# Making a website



## aaruni (Mar 22, 2012)

Hey guys, i know no form of programming and i want to make a website. Please help


----------



## thetechfreak (Mar 22, 2012)

For starters, visit weebly.com and make a free website. Everything is basic drag and drop. Easy and hasslefree.

You can also try yola.com although I dont have prior experience of yola.

You can my word that weebly is great. Free website will be up in no time


----------



## Rockstar11 (Mar 22, 2012)

thetechfreak said:


> For starters, visit weebly.com and make a free website. Everything is basic drag and drop. Easy and hasslefree.
> 
> You can also try yola.com although I dont have prior experience of yola.
> 
> You can my word that weebly is great. Free website will be up in no time



can i make site like olx.in with weebly??


----------



## krishnandu.sarkar (Mar 22, 2012)

I don't think so.

Those free website ones offer you interface to make something basic like personal websites.


----------



## Rockstar11 (Mar 22, 2012)

krishnandu.sarkar said:


> I don't think so.
> 
> Those free website ones offer you interface to make something basic like personal websites.



ohh


----------



## krishnandu.sarkar (Mar 22, 2012)

Why dont you learn if you seriously want to setup a business like olx?

Or may be you'd like to hire someone!


----------



## aaruni (Mar 23, 2012)

No, its just for fun. summer holidays are approaching and i wanted to learn how to make a website, actually programming and all.

 It could contribute towards my marks as we have html programming this year and i still have to get my book.

I just wanted any trusted resources and/or some help from you guys.


----------



## krishnandu.sarkar (Mar 23, 2012)

In that case forget books.

Take a look W3Schools Online Web Tutorials


----------



## thetechfreak (Mar 23, 2012)

Rockstar11 said:


> can i make site like olx.in with weebly??

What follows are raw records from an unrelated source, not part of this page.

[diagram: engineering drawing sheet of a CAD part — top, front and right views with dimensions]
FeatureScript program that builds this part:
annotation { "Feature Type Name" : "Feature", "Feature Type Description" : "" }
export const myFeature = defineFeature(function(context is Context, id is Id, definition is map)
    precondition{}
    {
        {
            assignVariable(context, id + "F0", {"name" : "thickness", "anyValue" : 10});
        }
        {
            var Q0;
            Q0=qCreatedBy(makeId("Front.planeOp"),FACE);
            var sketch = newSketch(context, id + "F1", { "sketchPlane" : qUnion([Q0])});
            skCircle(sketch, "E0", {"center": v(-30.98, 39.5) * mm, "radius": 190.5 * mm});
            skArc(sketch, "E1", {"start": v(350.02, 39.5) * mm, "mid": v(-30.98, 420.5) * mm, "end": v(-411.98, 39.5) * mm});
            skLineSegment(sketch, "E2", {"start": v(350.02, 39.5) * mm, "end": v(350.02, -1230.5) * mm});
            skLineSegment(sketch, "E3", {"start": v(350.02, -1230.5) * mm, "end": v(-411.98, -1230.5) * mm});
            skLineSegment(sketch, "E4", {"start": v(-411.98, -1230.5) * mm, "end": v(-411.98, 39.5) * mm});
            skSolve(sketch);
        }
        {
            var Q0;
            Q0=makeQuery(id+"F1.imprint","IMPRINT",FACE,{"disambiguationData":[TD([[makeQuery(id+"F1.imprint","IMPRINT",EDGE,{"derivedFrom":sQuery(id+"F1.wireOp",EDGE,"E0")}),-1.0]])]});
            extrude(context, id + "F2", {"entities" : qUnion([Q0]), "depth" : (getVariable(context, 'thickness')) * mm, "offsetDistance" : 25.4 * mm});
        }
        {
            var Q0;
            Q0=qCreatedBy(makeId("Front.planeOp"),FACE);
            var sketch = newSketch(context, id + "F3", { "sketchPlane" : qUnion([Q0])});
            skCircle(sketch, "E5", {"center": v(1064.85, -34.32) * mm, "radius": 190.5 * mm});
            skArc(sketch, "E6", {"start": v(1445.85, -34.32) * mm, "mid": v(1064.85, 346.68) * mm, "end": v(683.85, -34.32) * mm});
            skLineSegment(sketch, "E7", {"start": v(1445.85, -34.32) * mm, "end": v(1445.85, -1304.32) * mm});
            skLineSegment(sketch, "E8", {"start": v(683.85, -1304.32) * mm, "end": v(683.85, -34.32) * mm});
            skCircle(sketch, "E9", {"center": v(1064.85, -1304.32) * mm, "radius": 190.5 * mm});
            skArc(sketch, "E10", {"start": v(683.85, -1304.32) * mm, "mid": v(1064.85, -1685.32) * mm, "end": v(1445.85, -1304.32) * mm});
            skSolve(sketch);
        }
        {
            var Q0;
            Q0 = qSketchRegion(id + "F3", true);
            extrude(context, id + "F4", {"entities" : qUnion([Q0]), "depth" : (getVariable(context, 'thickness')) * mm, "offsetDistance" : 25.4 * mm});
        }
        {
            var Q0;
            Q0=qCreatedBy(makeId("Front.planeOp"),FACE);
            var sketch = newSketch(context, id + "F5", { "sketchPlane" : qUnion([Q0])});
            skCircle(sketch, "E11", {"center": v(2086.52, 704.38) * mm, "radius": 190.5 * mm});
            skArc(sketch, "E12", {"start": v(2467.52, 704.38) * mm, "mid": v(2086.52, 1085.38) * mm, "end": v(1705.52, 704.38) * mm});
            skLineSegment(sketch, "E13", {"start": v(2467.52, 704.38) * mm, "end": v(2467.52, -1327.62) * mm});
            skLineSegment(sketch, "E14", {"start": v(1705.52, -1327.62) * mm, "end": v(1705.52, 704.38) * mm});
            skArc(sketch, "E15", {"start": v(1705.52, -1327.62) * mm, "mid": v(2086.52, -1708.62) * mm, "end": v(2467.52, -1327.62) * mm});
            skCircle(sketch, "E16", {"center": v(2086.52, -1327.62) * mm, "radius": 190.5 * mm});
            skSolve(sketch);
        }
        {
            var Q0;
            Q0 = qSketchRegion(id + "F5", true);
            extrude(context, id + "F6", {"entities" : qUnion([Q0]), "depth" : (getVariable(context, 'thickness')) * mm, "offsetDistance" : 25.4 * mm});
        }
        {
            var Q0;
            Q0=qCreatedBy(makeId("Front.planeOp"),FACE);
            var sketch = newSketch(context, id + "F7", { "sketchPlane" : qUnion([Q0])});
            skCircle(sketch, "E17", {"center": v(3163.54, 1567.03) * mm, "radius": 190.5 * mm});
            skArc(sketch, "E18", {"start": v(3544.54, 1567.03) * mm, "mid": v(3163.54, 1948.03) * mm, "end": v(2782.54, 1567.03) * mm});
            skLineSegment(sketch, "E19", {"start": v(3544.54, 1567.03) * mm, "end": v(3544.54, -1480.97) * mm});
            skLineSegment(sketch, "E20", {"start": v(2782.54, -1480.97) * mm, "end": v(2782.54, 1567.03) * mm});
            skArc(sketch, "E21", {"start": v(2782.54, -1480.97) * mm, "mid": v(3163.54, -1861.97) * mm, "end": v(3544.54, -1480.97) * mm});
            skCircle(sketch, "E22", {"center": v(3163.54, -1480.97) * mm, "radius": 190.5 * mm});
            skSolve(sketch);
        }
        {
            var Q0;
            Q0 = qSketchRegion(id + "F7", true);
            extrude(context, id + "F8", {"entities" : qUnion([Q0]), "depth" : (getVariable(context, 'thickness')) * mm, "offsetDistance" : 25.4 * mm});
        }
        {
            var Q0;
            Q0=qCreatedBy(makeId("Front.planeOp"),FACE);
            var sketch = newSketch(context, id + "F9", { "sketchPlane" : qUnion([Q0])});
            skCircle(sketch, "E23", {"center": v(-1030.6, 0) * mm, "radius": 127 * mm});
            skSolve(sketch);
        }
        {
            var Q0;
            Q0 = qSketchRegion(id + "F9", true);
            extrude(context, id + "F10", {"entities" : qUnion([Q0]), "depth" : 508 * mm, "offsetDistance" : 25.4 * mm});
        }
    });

Well there are many features locked in Weebly that will be accessible only when pro[pay them a particular fees]
in any case it would be better to hire someone. Also I think managing that type of website will get tedious through weebly.
Olx certainly doesnt look like a site a single person made in a few hours.


----------



## aaruni (Mar 23, 2012)

what about uploading the site on a server after i have made it?


----------



## aaruni (Apr 5, 2012)

OK, I have decided that I want to make a forum kind of site. Where all friends can get together online and post questions and stuff. Facebook is really discouraged in our school


----------



## devx (Apr 5, 2012)

You can go for free WordPress blog + free hosting and add PhpBB or Simple machines for FORUM., and i'm also working on my WordPress blog and forum for my college mats & students., it's going to be up soon., i found many articles and tutorials for it and now i'm crystal clear how to do it so if you have any problem in creating/installing/uploading WordPress., i can help


----------



## aaruni (Apr 6, 2012)

can you please explain how i go about doing that? I am using mac os x 10.5.8


----------



## clmlbx (Apr 6, 2012)

check this pages guys for beginner with no knowledge to build one yourself

How to Own Your Own Website (Even If You Can’t Build One) part 1


How to Own Your Own Website (Even If You Can’t Build One) Part 2


How to Own Your Own Website (Even If You Can’t Build One) Part 3


----------



## krishnandu.sarkar (Apr 6, 2012)

aaruni said:


> can you please explain how i go about doing that? I am using mac os x 10.5.8



About Forum..??

1. Get Domain
2. Get Hosting
3. Install SMF or Any other Forum
4. Configure it.
5. That's all  Popularize it..!!


----------



## aaruni (Apr 7, 2012)

can i use this? Free .COM .NET or .ORG domain name and cPanelX Hosting i am really confused here. and i am not paying anything as this is just for fun.


----------



## krishnandu.sarkar (Apr 7, 2012)

Check *www.thinkdigit.com/forum/internet-...ing-domain-related-queries-here-new-post.html for web-hosting related queries.


----------



## devx (Apr 9, 2012)

aaruni said:


> can you please explain how i go about doing that? I am using mac os x 10.5.8



*@ clmlbx >>* It's good as basic overview., OP can have a better idea now about the procedure.

*@ aaruni >>* For Mac., use MAMP server if you want a self hosted web server and buy a free domain from byethost.com or 000webhost.com and before go for short free domain like yoursite.co.cc for free., go to CO.CC - Free Domain name registration + Free DNS service. to register you domain and then you can host wordpress from home easily and securely.

To help u in better manner i'll post the useful links or going to create a new post for newbies.


----------



## aaruni (Apr 9, 2012)

But i am not planning to host it from home


----------



## devx (Apr 12, 2012)

Why did you asked for mac OS if you don't want to go for self-hosted server., anyways if you don't want to setup self-host then now you'r on easy way but requires time to setup & maintain because it depends on your internet connection., if YES then do following :- 

- Get a free domain from byethost.com or 000webhost.com

- Let them host., they got enough space for free members too.

- So just install WordPress by auto script installer(like FANTASTICO etc.,) if allowed by hosting sites or simply follow the WordPress 5 minutes install (Requires FTP upload & WordPress software to install MANUALLY).

- After your site is up install any FORUM.

That's it you'r done., anymore questions ??


----------



## aaruni (Apr 14, 2012)

ok, i think i have set up the website successfully. pls visit *www.aaruniedufor.net16.net


----------



## aaruni (May 18, 2012)

okay, i have setup simple machines forum on the site Aaruni's Edu-Forum - Index 
can someone tell me how to embed stuff on the forum? i have the embed code for a video but when i post it it is just a link which leads to the video....


----------



## sukasarkar (Jul 13, 2012)

you can start with blogspot or wordpress for learning.


----------



## aaruni (Jul 13, 2012)

I already have made a website, The Educational Forum. I have uploaded Simple Machines Forum and it is running pretty nice


----------



## surinarayan (Dec 20, 2012)

I think you learned very quickly ,not bad .If you want to do a big business ,there are people you will provide you website when you pay them.


----------



## aaruni (Dec 20, 2012)

dude, problem solved.

The Educational Forum - Index


----------